What to do. Copy exactly every line below, from the first through the one that contains "ring pip: (816, 861)", and skip all pictures.

Dataset entries.
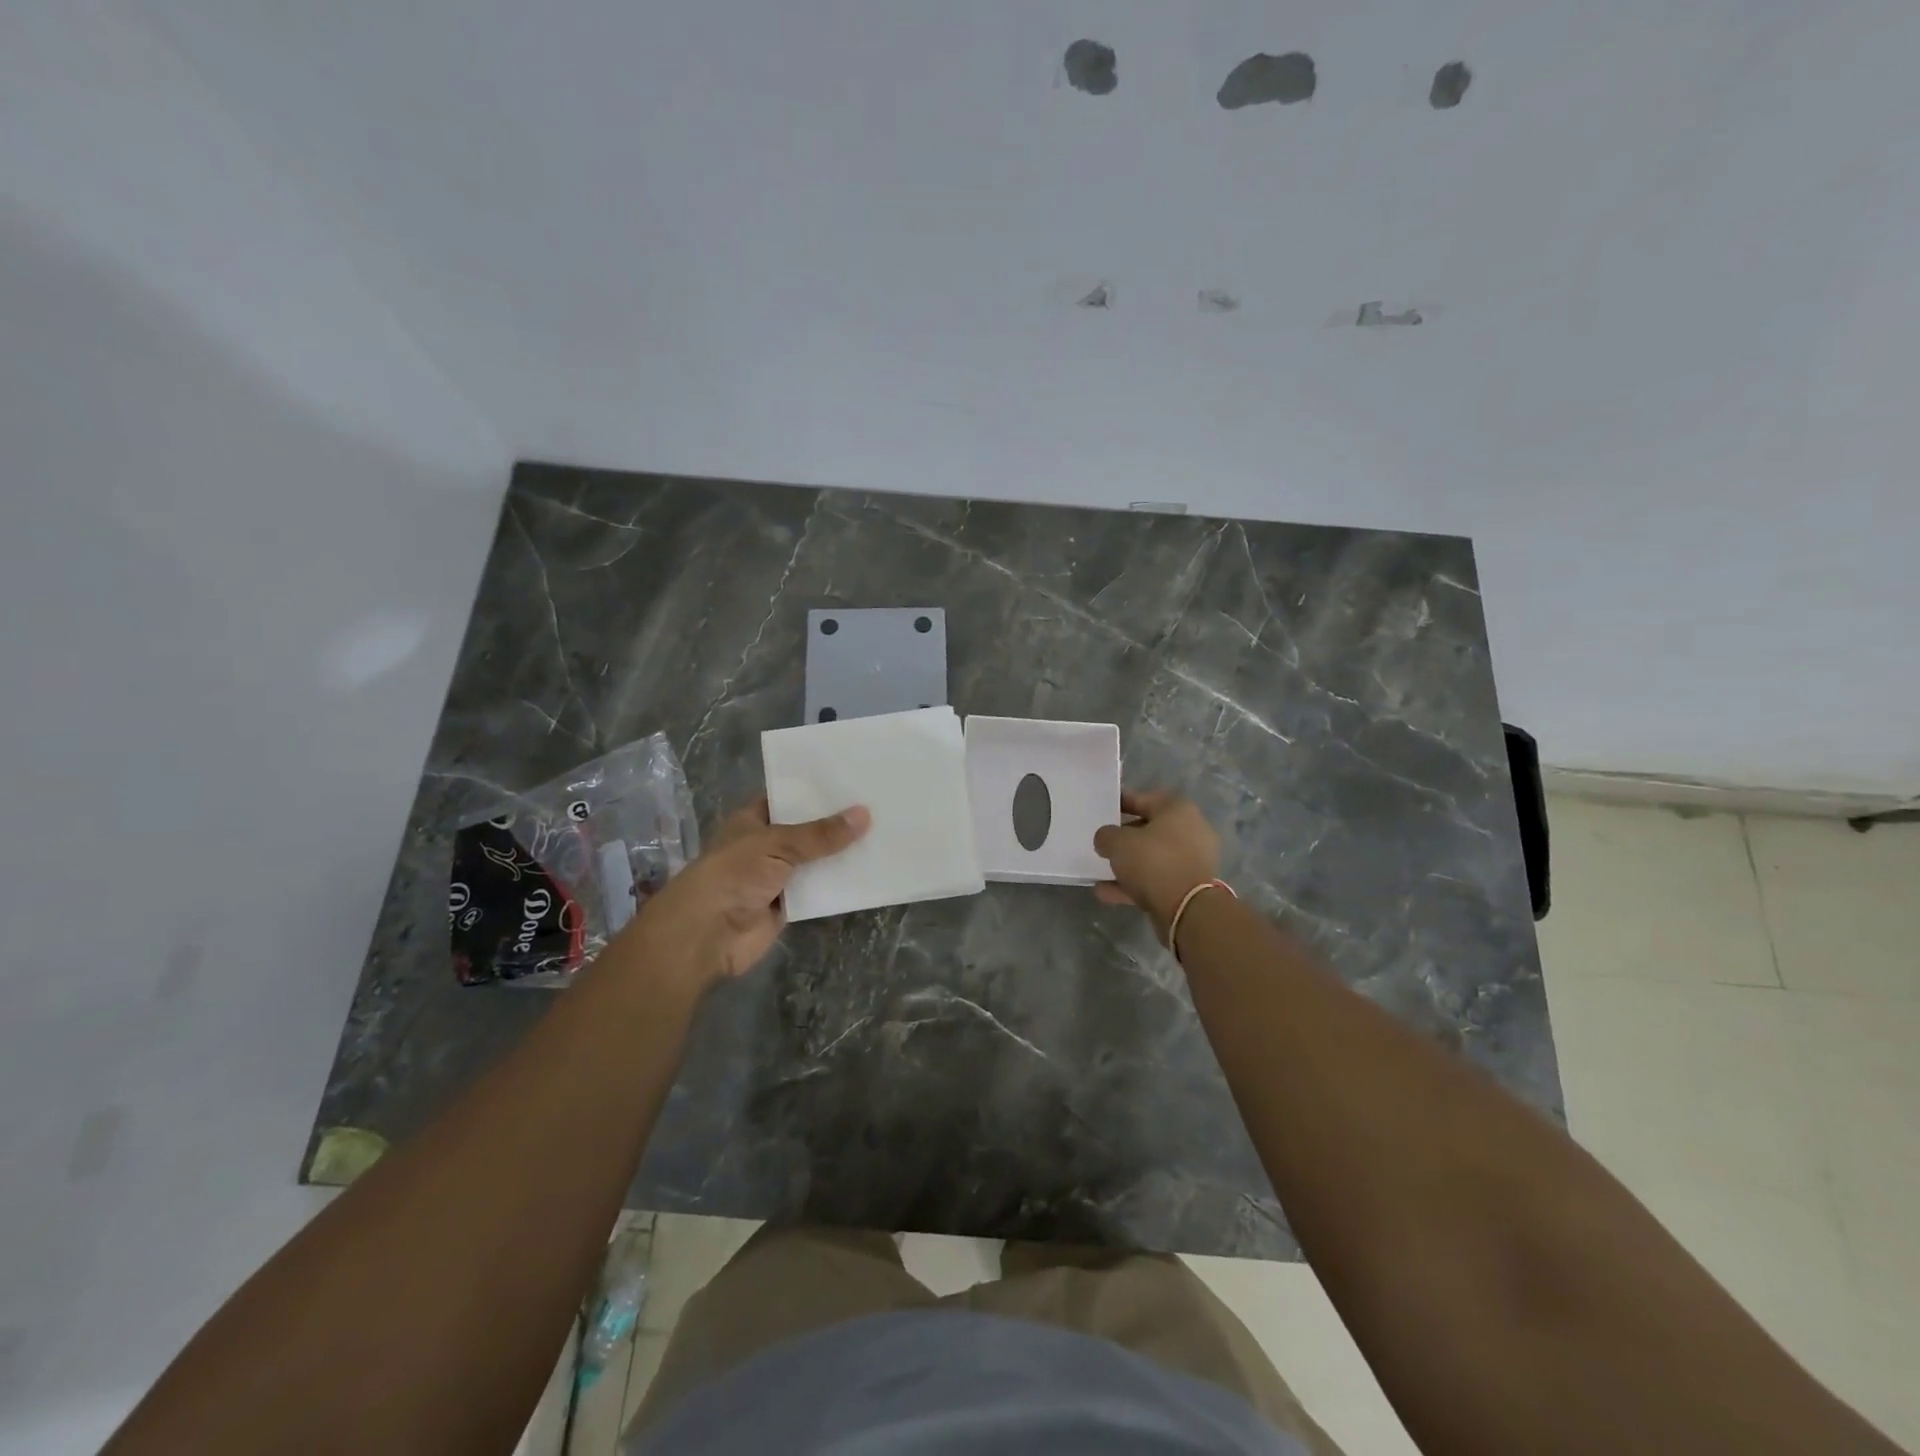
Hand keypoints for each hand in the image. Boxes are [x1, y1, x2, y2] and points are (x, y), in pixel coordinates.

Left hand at [621, 799, 869, 989]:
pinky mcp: (788, 905)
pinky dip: (839, 884)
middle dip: (836, 823)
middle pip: (807, 831)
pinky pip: (819, 890)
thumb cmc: (734, 874)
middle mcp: (765, 845)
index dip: (817, 791)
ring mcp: (777, 876)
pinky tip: (871, 871)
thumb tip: (864, 814)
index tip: (853, 781)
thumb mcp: (778, 844)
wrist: (707, 934)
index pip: (788, 798)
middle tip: (879, 804)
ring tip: (884, 833)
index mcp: (753, 820)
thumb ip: (821, 834)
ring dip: (841, 854)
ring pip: (816, 861)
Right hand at [1093, 790, 1220, 936]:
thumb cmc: (1154, 862)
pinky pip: (1156, 880)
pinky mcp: (1189, 887)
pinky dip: (1134, 885)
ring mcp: (1193, 861)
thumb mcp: (1118, 843)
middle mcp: (1191, 831)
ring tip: (1100, 871)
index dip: (1121, 802)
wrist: (1187, 909)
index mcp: (1178, 810)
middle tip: (1103, 842)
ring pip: (1153, 858)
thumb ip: (1106, 836)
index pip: (1144, 799)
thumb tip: (1106, 839)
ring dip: (1128, 865)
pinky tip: (1106, 892)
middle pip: (1150, 829)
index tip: (1103, 808)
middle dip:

Result.
Hand keypoints for each hand in the image. Boxes are [x1, y1, x2, y2] and points are (x, y), in pixel coordinates.

Left hand at [621, 799, 869, 989]:
pinky mcp: (788, 905)
pinky dip: (839, 884)
middle dip: (836, 823)
middle pip: (807, 831)
pinky pip: (819, 890)
thumb cmc: (734, 874)
middle mcp: (765, 845)
index dip: (817, 791)
ring mcp: (777, 876)
pinky tip: (871, 871)
thumb tip: (864, 814)
index tip: (853, 781)
thumb mcp: (778, 844)
wrist: (707, 934)
index pip: (788, 798)
middle tip: (879, 804)
ring tip: (884, 833)
index mcp: (753, 820)
thumb ip: (821, 834)
ring dip: (841, 854)
ring pip: (816, 861)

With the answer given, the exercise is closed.